Manage episode 270891159 series 2642146
Garrett Oliver has been on a bit of a media blitz in recent months following his announcement of the formation of the Michael Jackson Foundation for Brewing and Distilling. The foundation, as you will hear, will fund technical education and career advancement opportunities for black, indigenous, and people of color in the brewing and distilling industries. Oliver is obviously well-known as the long-time Brewmaster of the Brooklyn Brewery. And in that role he has seen the beer industry change and evolve in amazing ways. He’s also seen it stay the same in some troubling others.

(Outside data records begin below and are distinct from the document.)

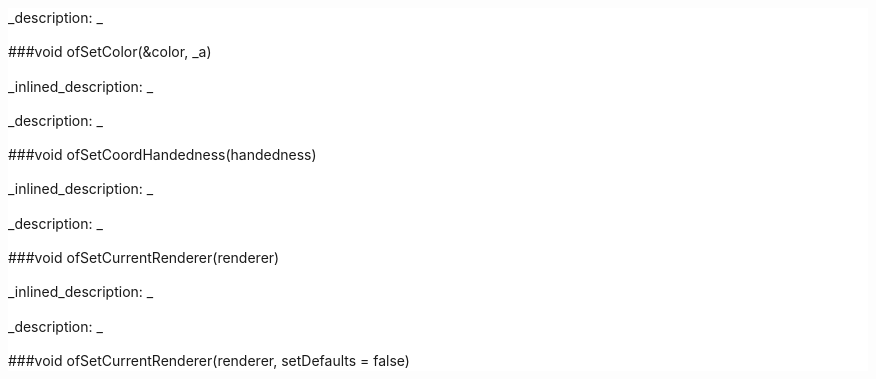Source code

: _description: _










###void ofSetColor(&color, _a)



_inlined_description: _







_description: _










###void ofSetCoordHandedness(handedness)



_inlined_description: _







_description: _










###void ofSetCurrentRenderer(renderer)



_inlined_description: _







_description: _










###void ofSetCurrentRenderer(renderer, setDefaults = false)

Oliver stands in a unique position in the craft beer industry at this point in time. In one sense, he is a statesman for flavorful beer, one of its longtime and most popular advocates. He is a renowned author, a frequent speaker and teacher at events around the globe, and a James Beard award winner. In another, he is routinely one of the only Black people to be found at industry events, even those that have thousands of attendees. Lately, Oliver has been ruminating on the topic and he has a lot to say.

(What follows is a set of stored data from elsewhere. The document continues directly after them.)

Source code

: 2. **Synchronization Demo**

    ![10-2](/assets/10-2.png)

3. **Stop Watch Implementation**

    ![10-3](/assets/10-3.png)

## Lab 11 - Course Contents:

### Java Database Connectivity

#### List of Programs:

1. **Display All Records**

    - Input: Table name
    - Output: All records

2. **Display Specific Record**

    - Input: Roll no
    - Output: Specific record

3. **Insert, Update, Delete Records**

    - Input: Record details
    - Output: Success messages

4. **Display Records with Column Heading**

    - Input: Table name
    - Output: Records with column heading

During his many recent media interviews, Oliver has frequently noted that in his decades at Brooklyn, he had never had a black person apply for a brewing job there. At first, the line strikes you as a bit shocking. But after a few moments of reflection, you start to winder, “How is that possible?” Never had a single application? How did Brooklyn Brewery, located in one of the most diverse places on earth, let that go on for so long? It’s a question that Oliver is still grappling with and he discusses the issue at length in this interview. He also grapples with the criticism that his high standards, which require a formal brewing education for brew side staff, has served as a restrictive force, an act of gate keeping that kept out Black applicants. And while you will hear him contemplate the subject, you’re not going to hear him apologize for reaching for excellence in his staffing.
In this interview, Oliver takes us all the way back to the beginning, talking about his upbringing in Hollis, Queens, and where he developed his special relationship with food. We also discuss the state of beer journalism, his thoughts on Dave Infante’s article on Black people in the beer industry that we discussed on last week’s podcast, and his plans for the Michael Jackson Foundation.